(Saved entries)

——

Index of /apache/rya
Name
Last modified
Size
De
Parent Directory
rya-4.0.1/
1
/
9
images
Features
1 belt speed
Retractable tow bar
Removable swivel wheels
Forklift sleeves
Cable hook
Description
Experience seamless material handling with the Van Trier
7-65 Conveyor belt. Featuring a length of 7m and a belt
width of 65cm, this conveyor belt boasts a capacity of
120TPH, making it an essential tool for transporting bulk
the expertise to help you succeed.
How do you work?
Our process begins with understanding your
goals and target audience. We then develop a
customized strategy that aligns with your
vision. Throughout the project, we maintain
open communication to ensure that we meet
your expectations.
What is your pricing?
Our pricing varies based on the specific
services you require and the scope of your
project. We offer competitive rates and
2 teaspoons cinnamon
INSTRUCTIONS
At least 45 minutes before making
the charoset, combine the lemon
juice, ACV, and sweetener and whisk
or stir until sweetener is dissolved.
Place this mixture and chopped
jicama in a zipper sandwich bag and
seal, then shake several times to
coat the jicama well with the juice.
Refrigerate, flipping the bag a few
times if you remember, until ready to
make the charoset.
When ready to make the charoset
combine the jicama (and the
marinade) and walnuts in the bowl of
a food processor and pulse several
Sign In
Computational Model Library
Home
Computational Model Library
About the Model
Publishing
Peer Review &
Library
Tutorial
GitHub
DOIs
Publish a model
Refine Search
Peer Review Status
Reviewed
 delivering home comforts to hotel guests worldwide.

——

### WORK REQUIRED
Read the data above and count the lines that include "make". Answer only with the count.

### RESULT
2